Question

How do you simplify the square root of $275?$

Answer 1

Hint: A positive integer, when multiplied by itself gives the square of a number. The square root of the square of an integer gives the original number. To find the square root of $275$ , we simply need to factorize the given number inside the square root and then take out the repeating number and write it once outside the square root.
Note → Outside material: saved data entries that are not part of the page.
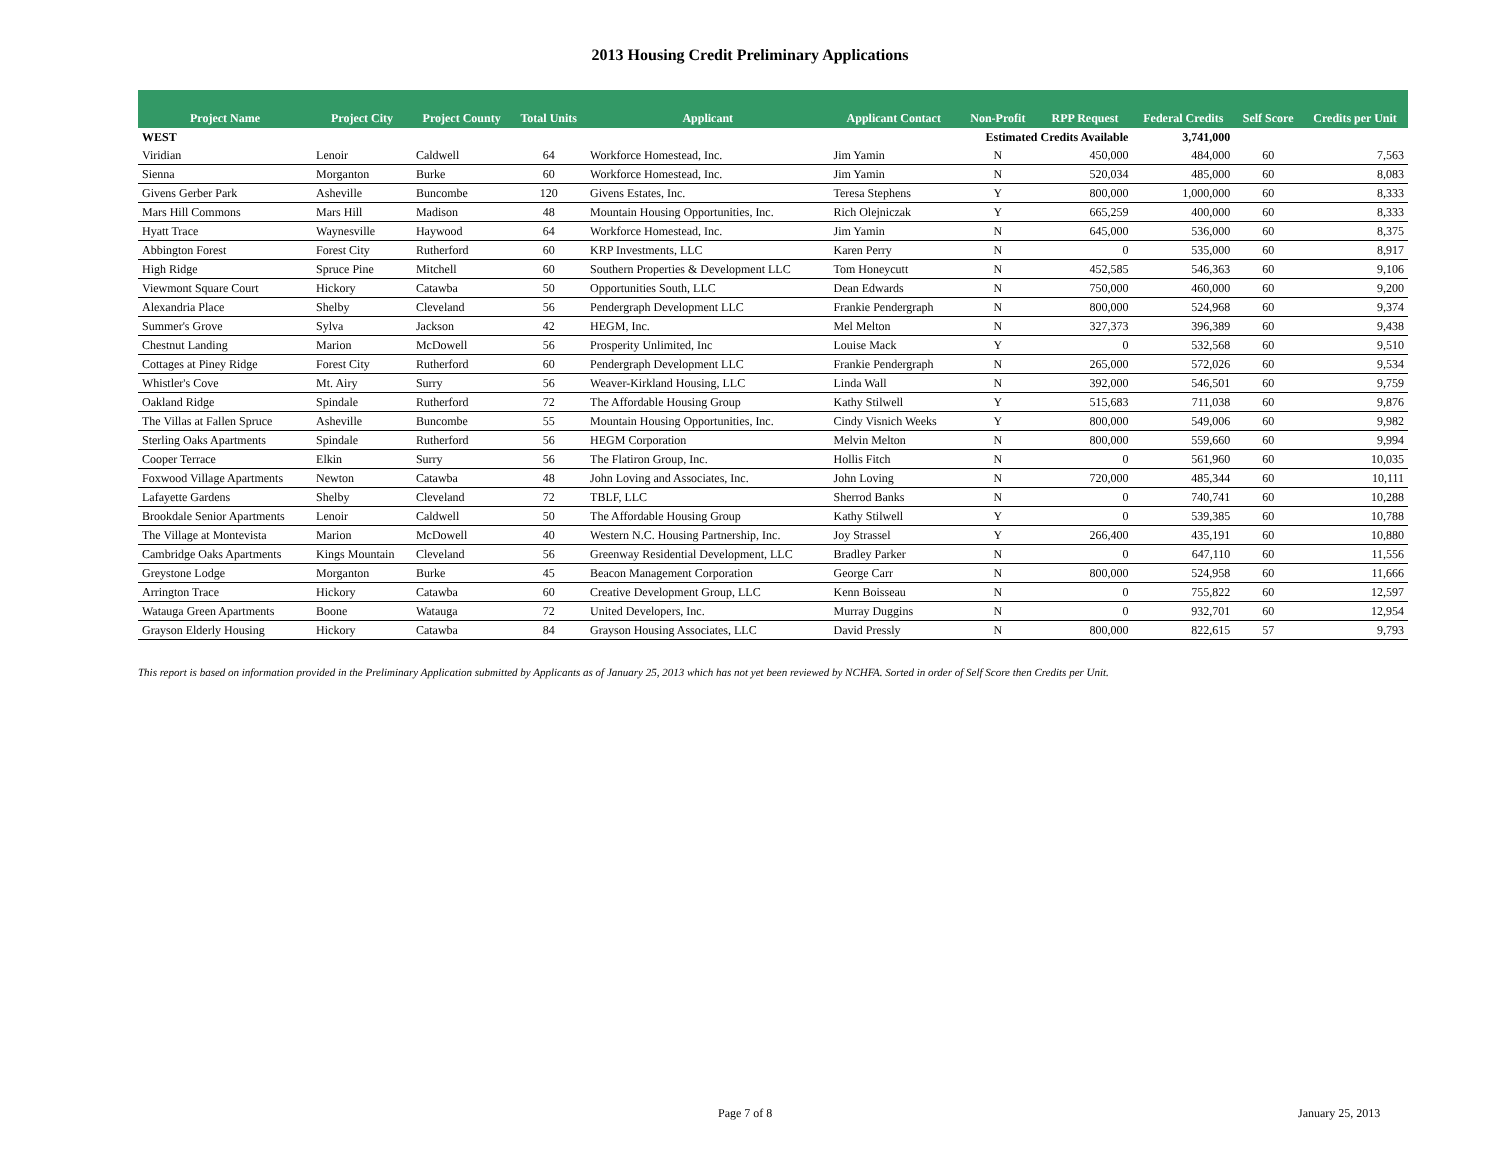2013 Housing Credit Preliminary Applications
| Project Name | Project City | Project County | Total Units | Applicant | Applicant Contact | Non-Profit | RPP Request | Federal Credits | Self Score | Credits per Unit |
| --- | --- | --- | --- | --- | --- | --- | --- | --- | --- | --- |
| WEST | | | | | | Estimated Credits Available | | 3,741,000 | | |
| Viridian | Lenoir | Caldwell | 64 | Workforce Homestead, Inc. | Jim Yamin | N | 450,000 | 484,000 | 60 | 7,563 |
| Sienna | Morganton | Burke | 60 | Workforce Homestead, Inc. | Jim Yamin | N | 520,034 | 485,000 | 60 | 8,083 |
| Givens Gerber Park | Asheville | Buncombe | 120 | Givens Estates, Inc. | Teresa Stephens | Y | 800,000 | 1,000,000 | 60 | 8,333 |
| Mars Hill Commons | Mars Hill | Madison | 48 | Mountain Housing Opportunities, Inc. | Rich Olejniczak | Y | 665,259 | 400,000 | 60 | 8,333 |
| Hyatt Trace | Waynesville | Haywood | 64 | Workforce Homestead, Inc. | Jim Yamin | N | 645,000 | 536,000 | 60 | 8,375 |
| Abbington Forest | Forest City | Rutherford | 60 | KRP Investments, LLC | Karen Perry | N | 0 | 535,000 | 60 | 8,917 |
| High Ridge | Spruce Pine | Mitchell | 60 | Southern Properties & Development LLC | Tom Honeycutt | N | 452,585 | 546,363 | 60 | 9,106 |
| Viewmont Square Court | Hickory | Catawba | 50 | Opportunities South, LLC | Dean Edwards | N | 750,000 | 460,000 | 60 | 9,200 |
| Alexandria Place | Shelby | Cleveland | 56 | Pendergraph Development LLC | Frankie Pendergraph | N | 800,000 | 524,968 | 60 | 9,374 |
| Summer's Grove | Sylva | Jackson | 42 | HEGM, Inc. | Mel Melton | N | 327,373 | 396,389 | 60 | 9,438 |
| Chestnut Landing | Marion | McDowell | 56 | Prosperity Unlimited, Inc | Louise Mack | Y | 0 | 532,568 | 60 | 9,510 |
| Cottages at Piney Ridge | Forest City | Rutherford | 60 | Pendergraph Development LLC | Frankie Pendergraph | N | 265,000 | 572,026 | 60 | 9,534 |
| Whistler's Cove | Mt. Airy | Surry | 56 | Weaver-Kirkland Housing, LLC | Linda Wall | N | 392,000 | 546,501 | 60 | 9,759 |
| Oakland Ridge | Spindale | Rutherford | 72 | The Affordable Housing Group | Kathy Stilwell | Y | 515,683 | 711,038 | 60 | 9,876 |
| The Villas at Fallen Spruce | Asheville | Buncombe | 55 | Mountain Housing Opportunities, Inc. | Cindy Visnich Weeks | Y | 800,000 | 549,006 | 60 | 9,982 |
| Sterling Oaks Apartments | Spindale | Rutherford | 56 | HEGM Corporation | Melvin Melton | N | 800,000 | 559,660 | 60 | 9,994 |
| Cooper Terrace | Elkin | Surry | 56 | The Flatiron Group, Inc. | Hollis Fitch | N | 0 | 561,960 | 60 | 10,035 |
| Foxwood Village Apartments | Newton | Catawba | 48 | John Loving and Associates, Inc. | John Loving | N | 720,000 | 485,344 | 60 | 10,111 |
| Lafayette Gardens | Shelby | Cleveland | 72 | TBLF, LLC | Sherrod Banks | N | 0 | 740,741 | 60 | 10,288 |
| Brookdale Senior Apartments | Lenoir | Caldwell | 50 | The Affordable Housing Group | Kathy Stilwell | Y | 0 | 539,385 | 60 | 10,788 |
| The Village at Montevista | Marion | McDowell | 40 | Western N.C. Housing Partnership, Inc. | Joy Strassel | Y | 266,400 | 435,191 | 60 | 10,880 |
| Cambridge Oaks Apartments | Kings Mountain | Cleveland | 56 | Greenway Residential Development, LLC | Bradley Parker | N | 0 | 647,110 | 60 | 11,556 |
| Greystone Lodge | Morganton | Burke | 45 | Beacon Management Corporation | George Carr | N | 800,000 | 524,958 | 60 | 11,666 |
| Arrington Trace | Hickory | Catawba | 60 | Creative Development Group, LLC | Kenn Boisseau | N | 0 | 755,822 | 60 | 12,597 |
| Watauga Green Apartments | Boone | Watauga | 72 | United Developers, Inc. | Murray Duggins | N | 0 | 932,701 | 60 | 12,954 |
| Grayson Elderly Housing | Hickory | Catawba | 84 | Grayson Housing Associates, LLC | David Pressly | N | 800,000 | 822,615 | 57 | 9,793 |
This report is based on information provided in the Preliminary Application submitted by Applicants as of January 25, 2013 which has not yet been reviewed by NCHFA. Sorted in order of Self Score then Credits per Unit.
Page 7 of 8 January 25, 2013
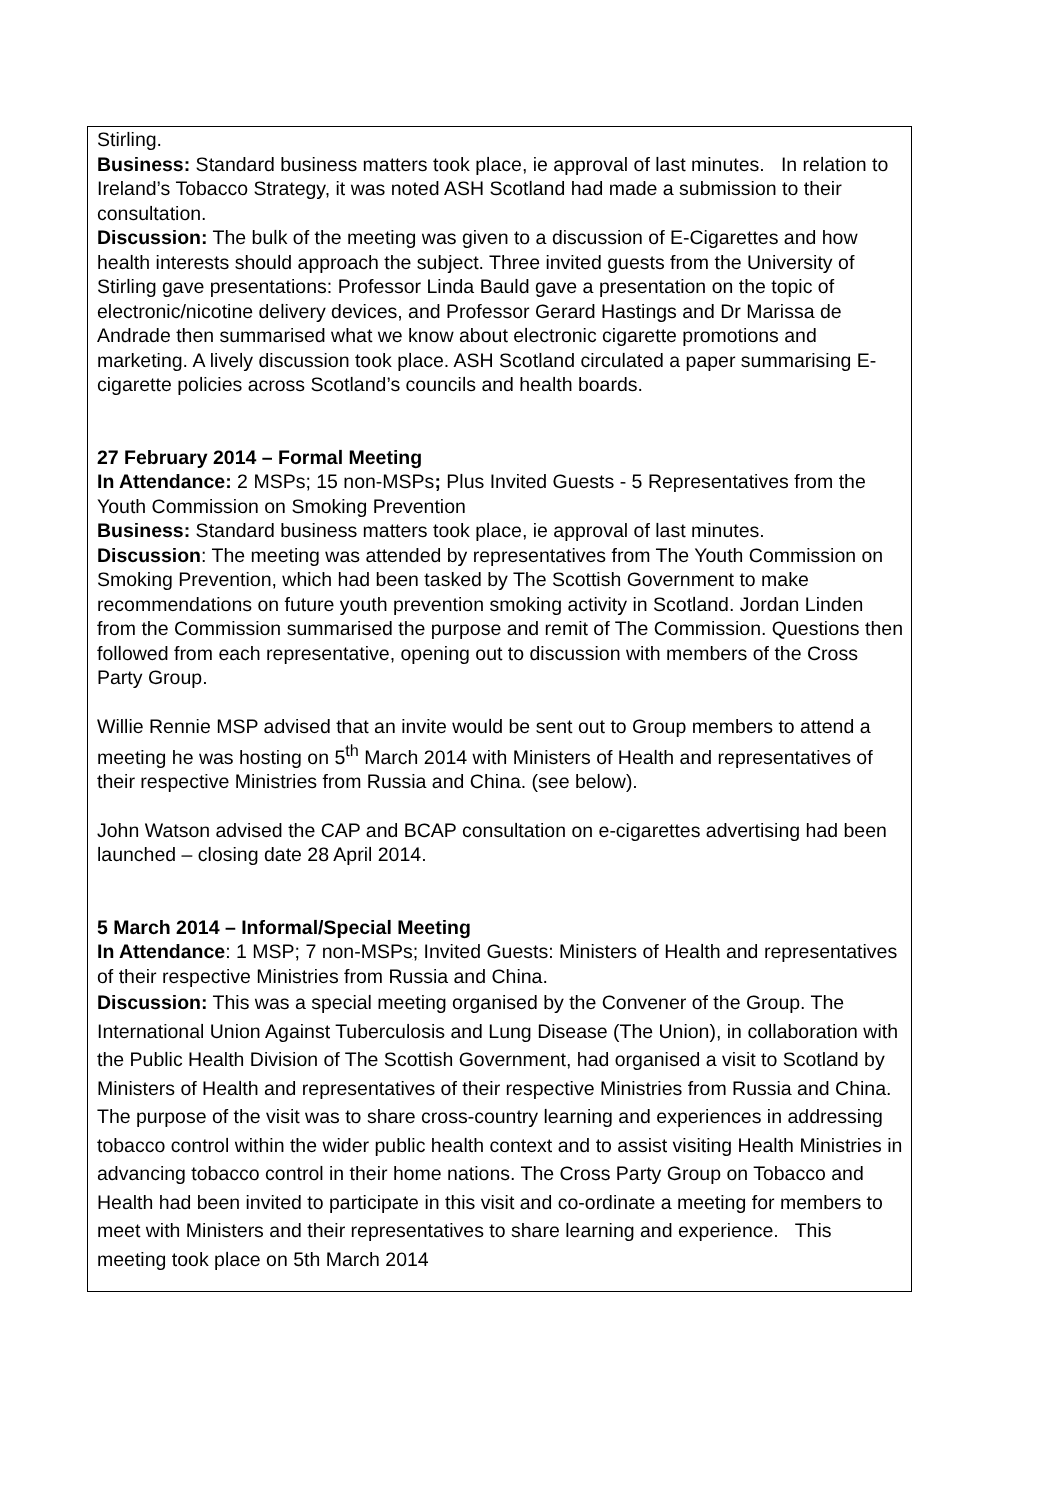| Stirling. Business: Standard business matters took place, ie approval of last minutes. In relation to Ireland’s Tobacco Strategy, it was noted ASH Scotland had made a submission to their consultation. Discussion: The bulk of the meeting was given to a discussion of E-Cigarettes and how health interests should approach the subject. Three invited guests from the University of Stirling gave presentations: Professor Linda Bauld gave a presentation on the topic of electronic/nicotine delivery devices, and Professor Gerard Hastings and Dr Marissa de Andrade then summarised what we know about electronic cigarette promotions and marketing. A lively discussion took place. ASH Scotland circulated a paper summarising E-cigarette policies across Scotland’s councils and health boards. 27 February 2014 – Formal Meeting In Attendance: 2 MSPs; 15 non-MSPs ; Plus Invited Guests - 5 Representatives from the Youth Commission on Smoking Prevention Business: Standard business matters took place, ie approval of last minutes. Discussion : The meeting was attended by representatives from The Youth Commission on Smoking Prevention, which had been tasked by The Scottish Government to make recommendations on future youth prevention smoking activity in Scotland. Jordan Linden from the Commission summarised the purpose and remit of The Commission. Questions then followed from each representative, opening out to discussion with members of the Cross Party Group. Willie Rennie MSP advised that an invite would be sent out to Group members to attend a meeting he was hosting on 5<sup>th</sup> March 2014 with Ministers of Health and representatives of their respective Ministries from Russia and China. (see below). John Watson advised the CAP and BCAP consultation on e-cigarettes advertising had been launched – closing date 28 April 2014. 5 March 2014 – Informal/Special Meeting In Attendance : 1 MSP; 7 non-MSPs ; Invited Guests: Ministers of Health and representatives of their respective Ministries from Russia and China. Discussion: This was a special meeting organised by the Convener of the Group. The International Union Against Tuberculosis and Lung Disease (The Union), in collaboration with the Public Health Division of The Scottish Government, had organised a visit to Scotland by Ministers of Health and representatives of their respective Ministries from Russia and China. The purpose of the visit was to share cross-country learning and experiences in addressing tobacco control within the wider public health context and to assist visiting Health Ministries in advancing tobacco control in their home nations. The Cross Party Group on Tobacco and Health had been invited to participate in this visit and co-ordinate a meeting for members to meet with Ministers and their representatives to share learning and experience. This meeting took place on 5th March 2014 |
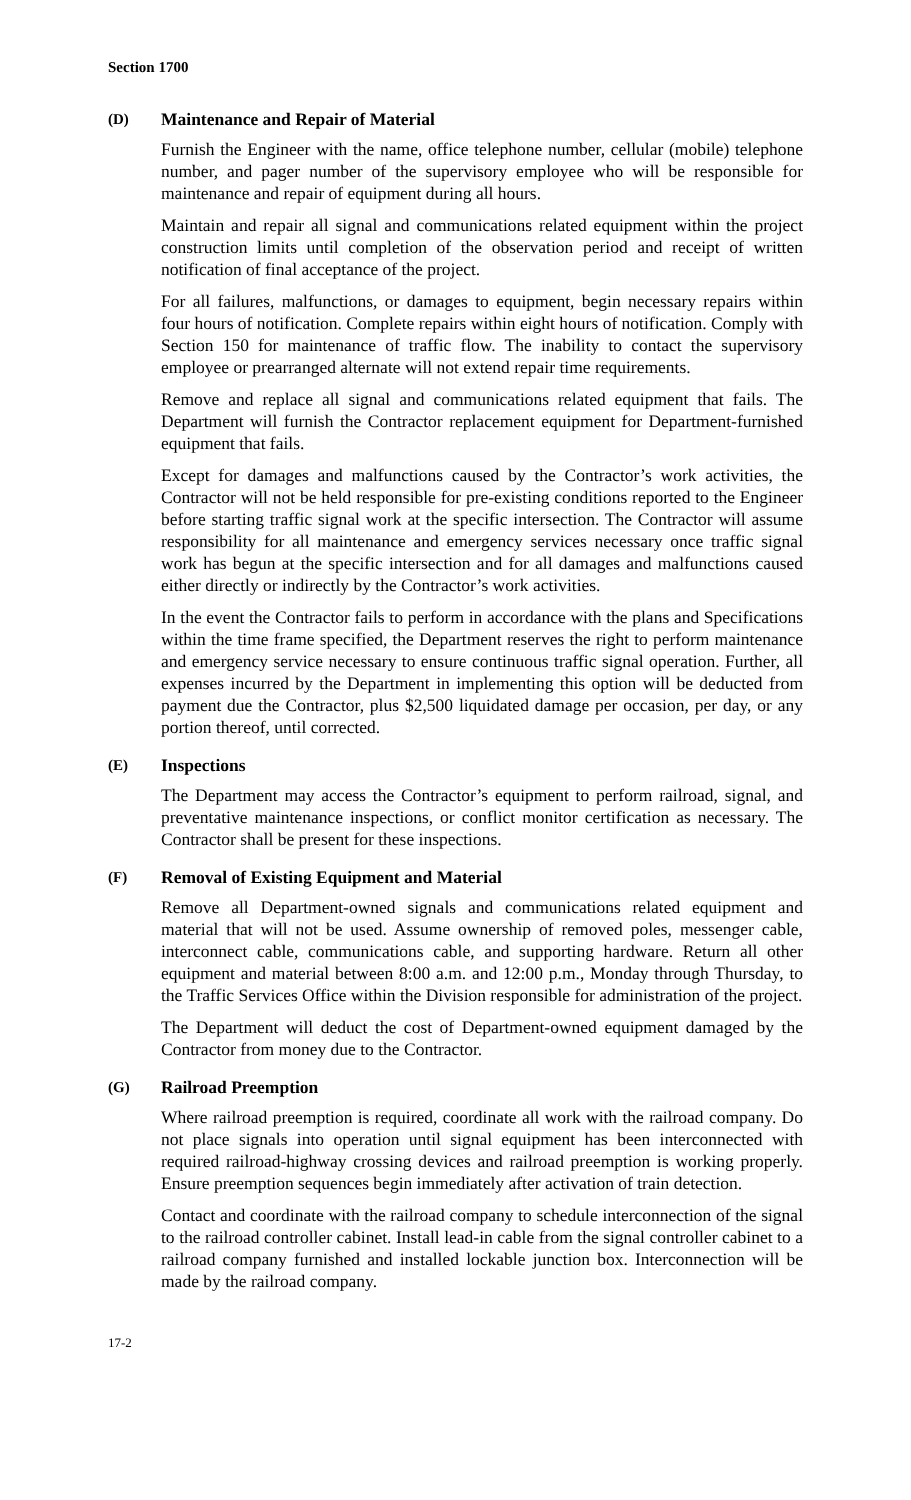Section 1700
(D) Maintenance and Repair of Material
Furnish the Engineer with the name, office telephone number, cellular (mobile) telephone number, and pager number of the supervisory employee who will be responsible for maintenance and repair of equipment during all hours.
Maintain and repair all signal and communications related equipment within the project construction limits until completion of the observation period and receipt of written notification of final acceptance of the project.
For all failures, malfunctions, or damages to equipment, begin necessary repairs within four hours of notification. Complete repairs within eight hours of notification. Comply with Section 150 for maintenance of traffic flow. The inability to contact the supervisory employee or prearranged alternate will not extend repair time requirements.
Remove and replace all signal and communications related equipment that fails. The Department will furnish the Contractor replacement equipment for Department-furnished equipment that fails.
Except for damages and malfunctions caused by the Contractor’s work activities, the Contractor will not be held responsible for pre-existing conditions reported to the Engineer before starting traffic signal work at the specific intersection. The Contractor will assume responsibility for all maintenance and emergency services necessary once traffic signal work has begun at the specific intersection and for all damages and malfunctions caused either directly or indirectly by the Contractor’s work activities.
In the event the Contractor fails to perform in accordance with the plans and Specifications within the time frame specified, the Department reserves the right to perform maintenance and emergency service necessary to ensure continuous traffic signal operation. Further, all expenses incurred by the Department in implementing this option will be deducted from payment due the Contractor, plus $2,500 liquidated damage per occasion, per day, or any portion thereof, until corrected.
(E) Inspections
The Department may access the Contractor’s equipment to perform railroad, signal, and preventative maintenance inspections, or conflict monitor certification as necessary. The Contractor shall be present for these inspections.
(F) Removal of Existing Equipment and Material
Remove all Department-owned signals and communications related equipment and material that will not be used. Assume ownership of removed poles, messenger cable, interconnect cable, communications cable, and supporting hardware. Return all other equipment and material between 8:00 a.m. and 12:00 p.m., Monday through Thursday, to the Traffic Services Office within the Division responsible for administration of the project.
The Department will deduct the cost of Department-owned equipment damaged by the Contractor from money due to the Contractor.
(G) Railroad Preemption
Where railroad preemption is required, coordinate all work with the railroad company. Do not place signals into operation until signal equipment has been interconnected with required railroad-highway crossing devices and railroad preemption is working properly. Ensure preemption sequences begin immediately after activation of train detection.
Contact and coordinate with the railroad company to schedule interconnection of the signal to the railroad controller cabinet. Install lead-in cable from the signal controller cabinet to a railroad company furnished and installed lockable junction box. Interconnection will be made by the railroad company.
17-2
Complete step-by-step solution:
To simplify the square root of $275$ , first of all factorize $275$ .
Factors of $275=5\times 5\times 11$
 $$\begin{gathered} \Rightarrow \sqrt{275}=\sqrt{5\times 55} \\ \Rightarrow \sqrt{275}=\sqrt{5\times 5\times 11} \end{gathered}$$
Here, $5$ is repeated two times, so we write it as $5^2$ inside the square root.
 $\Rightarrow \sqrt{275}=\sqrt{{\left(5\right)}^2\times 11}$
Now, we know that we can cancel square and square root and we can take the term out of square root.
 $\Rightarrow \sqrt{275}=5\sqrt{11}$
This is the final form and our final answer.
We can also write it in decimal form by writing the value of $\sqrt{11}$ .
We know that the value of $\sqrt{11}$ is $3.3166$ . So, by multiplying it with $5$ , we get our answer in decimal form.
 $$\begin{gathered} \Rightarrow \sqrt{275}=5\times 3.3166 \\ \Rightarrow \sqrt{275}=16.5831 \end{gathered}$$

Hence, the simplified form of $\sqrt{275}$ is $5\sqrt{11}$ and the decimal form is $16.5831$ .

Note: Here, the symbol ${}^{\prime }{\sqrt{}}^{\prime }$ is called Radical and the number inside the symbol is called a radicand. Square root of any number is calculated by prime factoring the given number inside the square root itself. Prime factorization means expressing the number in the form of a product of the prime numbers used to construct the number.